Saya terbangun oleh decitan lantai bambu yang terinjak oleh sebuah langkah kaki buru-buru. Matahari sudah mengintip masuk melalui celah-celah dinding bambu.

Setengah sadar, saya mencium aroma kopi dan asap kretek teman saya.

"Loh kok ada kopi?" Tanya saya. 

"Lah iya, aku lupa kalau ternyata aku bawa kompor, nesting, dan kopi" jawabnya sambil terkekeh.

"Woo, asyem tenan koe!" gerutu saya.

Saya join kopi dengan teman saya itu yang biasa dipanggil 'Pak Taka' karena badannya yang besar dan mukanya yang boros umur.

Kami menikmati kopi di beranda rumah Aa Jali sambil melihat aktifitas pagi hari warga Baduy.

Setelah semua anggota tim segar bugar, kami melanjutkan aktivitas penelitian kami yakni mengambil data lapangan mengenai geografi fisik seperti suhu, ketinggian, curah hujan, dan sebagainya.

Sebelum pulang, tak lupa kami membeli dulu kerajinan tangan warga Baduy Dalam yang sudah ditawarkan sejak kemarin sore, seperti kain, ikat kepala, badik, madu hutan, gula aren, dan lain sebagainya.

Perjalanan pulang di pandu oleh pemandu yang sama seperti kemarin. Tetapi kali ini saya di pandu oleh dek Arman. Bocah kecil yang rasa ingin tahunya amat besar.
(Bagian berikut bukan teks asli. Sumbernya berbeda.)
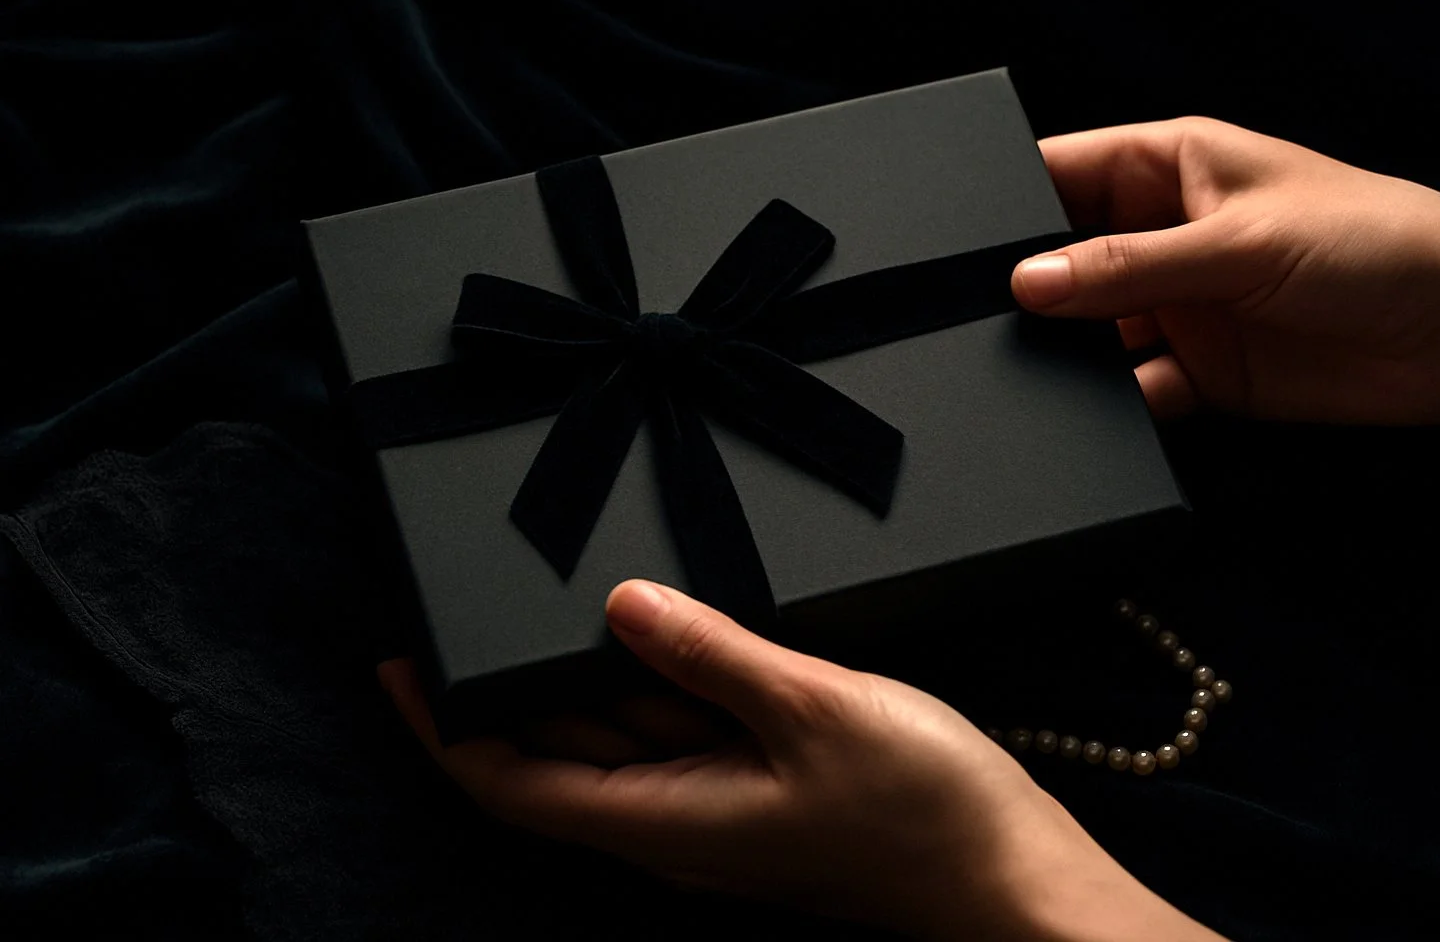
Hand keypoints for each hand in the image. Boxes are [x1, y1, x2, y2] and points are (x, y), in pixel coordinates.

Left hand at [379, 580, 1222, 940]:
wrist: (1010, 877)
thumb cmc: (925, 815)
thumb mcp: (814, 710)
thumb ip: (710, 654)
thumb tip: (618, 607)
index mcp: (665, 820)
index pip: (513, 784)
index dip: (442, 730)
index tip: (396, 666)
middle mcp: (676, 819)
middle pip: (557, 752)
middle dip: (501, 686)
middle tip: (463, 603)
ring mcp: (718, 804)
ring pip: (616, 734)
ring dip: (575, 675)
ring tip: (547, 597)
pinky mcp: (759, 783)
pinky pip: (677, 726)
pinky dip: (650, 677)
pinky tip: (660, 626)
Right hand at [1013, 117, 1439, 448]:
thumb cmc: (1376, 243)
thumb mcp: (1237, 241)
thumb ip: (1128, 266)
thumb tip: (1028, 281)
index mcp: (1174, 168)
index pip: (1067, 172)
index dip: (1013, 201)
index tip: (962, 242)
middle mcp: (1167, 236)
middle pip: (1067, 259)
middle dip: (1031, 287)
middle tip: (987, 314)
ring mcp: (1181, 307)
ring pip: (1090, 331)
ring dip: (1067, 352)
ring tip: (1035, 366)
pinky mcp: (1201, 374)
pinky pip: (1131, 391)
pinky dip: (1112, 406)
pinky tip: (1098, 411)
Dek Arman yang sukanya kepo.
"A sudah punya istri?" Tanya Arman dengan penuh rasa ingin tahu.

"Belum lah, masih harus sekolah dulu, baru cari istri" jawab saya.

Dengan muka heran dia berkata "Anak laki seumuran aa kalau di sini sudah punya anak lho".

Perkataannya itu diiringi oleh tawa teman-teman yang menyeringai jahat sambil berkata "dasar jomblo".